Revised October 2017

Introduction

This essay's first drafts, written in 1998, began with a several page chemistry narrative that presented some chemistry concepts. The original chemistry prelude was designed to help the reader understand the nature of fluoride, why it is used in industry how it is, why it is a waste product of certain industrial processes, and lays the groundwork for understanding why it was so important in the nuclear industry. Early readers felt that it was too much technical information for the lay audience, particularly to begin their reading experience. That prelude is now an addendum to this essay. Reading the prelude is not imperative for understanding this essay, but might make some issues clearer.

In short, fluorine is the most reactive element known to science ("reactive" means its affinity to bonding with other elements).[1] In nature, fluorine is found bonded to other elements, never found by itself, and is rarely found in its ionic state. The industrial processes of the 19th century created the most toxic pollutants that humanity had seen to that time.
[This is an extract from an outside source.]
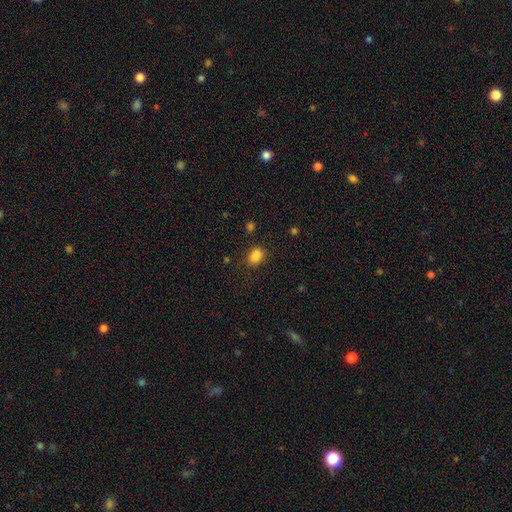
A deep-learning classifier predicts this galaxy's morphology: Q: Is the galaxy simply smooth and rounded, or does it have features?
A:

Taking ore from the earth and removing the metal, especially in aluminum refining, created hazardous waste.

In its ionic state, fluorine is highly toxic. Fluorine bonded to metallic ore in the earth was liberated during the refining process and is difficult-to-impossible to safely dispose. The aluminum refining industry was the biggest and most influential fluoride polluter around 1930, and in America only one company was in the aluminum business: ALCOA.

Fluorine is also useful for producing artificial chemicals such as Teflon and Freon, because of its unique properties. Those unique properties also made fluorine indispensable for refining uranium to extract its most radioactive isotope, which made the nuclear age possible.

Compulsory Fluoridation: An Industrial Tale

The increasing industrialization of the late 19th and 20th centuries saw an explosion in aluminum use. Aluminum is a ubiquitous substance in industrialized societies. It is everywhere, from electrical wiring to food and beverage cans to cookware to automobiles to airplanes. As the Industrial Revolution was hitting its stride in the early 20th century, aluminum refiners had a major problem with the fluorides attending aluminum production: they are deadly poisons. Fluorine once safely bound with aluminum, copper, and iron in Earth’s crust was reintroduced into the environment in its ionic state. Fluorides were not only being buried in the ground and put into the water, they were also being released into the air by industrial processes. Fluoride pollution was a major industrial problem.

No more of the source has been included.